Beacons in the Night: With the OSS and Tito's Partisans in Wartime Yugoslavia
Franklin Lindsay
Beacons in the Night: With the OSS and Tito’s Partisans in Wartime Yugoslavia
Franklin Lindsay
At midnight on May 14, 1944, the blinking of a flashlight in mountainous, German-occupied Yugoslavia signalled the parachute drop of four American OSS (Office of Strategic Services) officers who were met by a group of Tito’s Partisans. One of the OSS officers was Franklin Lindsay. Only with the declassification in the 1980s of wartime American and British archives could he undertake to reconstruct his day-to-day experiences in a war area of constantly changing conditions and ever-present danger.
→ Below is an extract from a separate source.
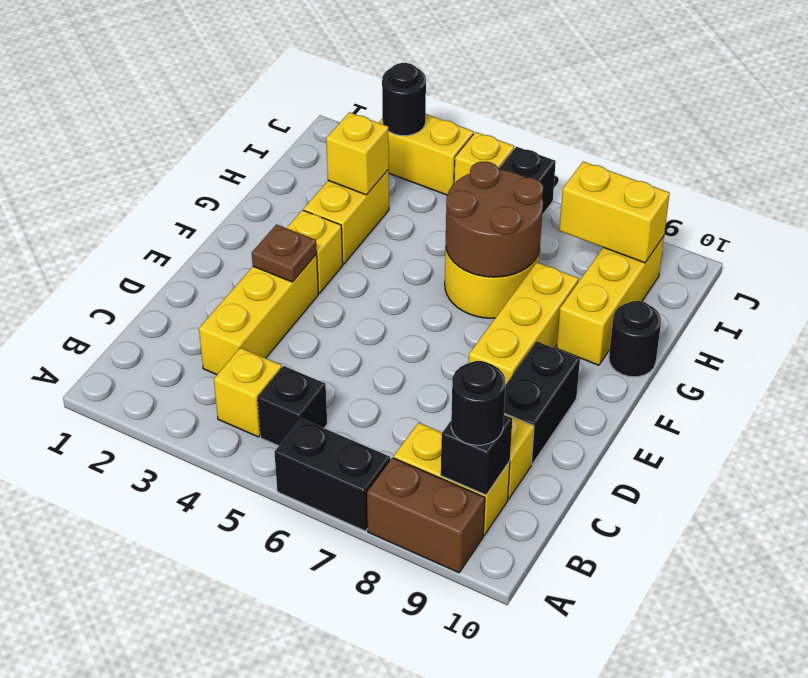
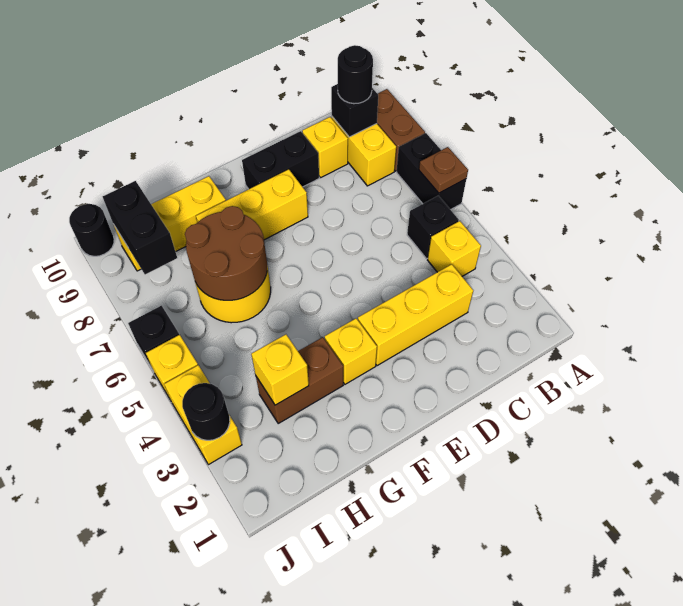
brown 1x1 plate [252,225,317,282] -> brown 1x1 plate moved to [419,147,468,193]
yellow 1x2 brick [304,170,389,264] -> brown 1x2 brick [256,337,343,424]
black 1x1 round brick [609,301,661,377] -> black 1x1 round brick moved to [69,204,114,256]
yellow 1x2 brick [559,162,670,263] -> black 1x2 brick [103,181,177,274]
In the closing months of the war, Lindsay became the commander of the American Military Mission to Tito’s new Communist government, and he describes the consolidation of Tito’s power over the civil population, the final defeat of the Chetniks, and the elimination of all other political opposition. Directly pertinent to contemporary developments in the former Yugoslavia are Lindsay’s observations of the savage ethnic and religious hatreds. Though the seeds of the present violent breakup of Yugoslavia were sown in earlier centuries, they were given powerful reinforcement by wartime atrocities.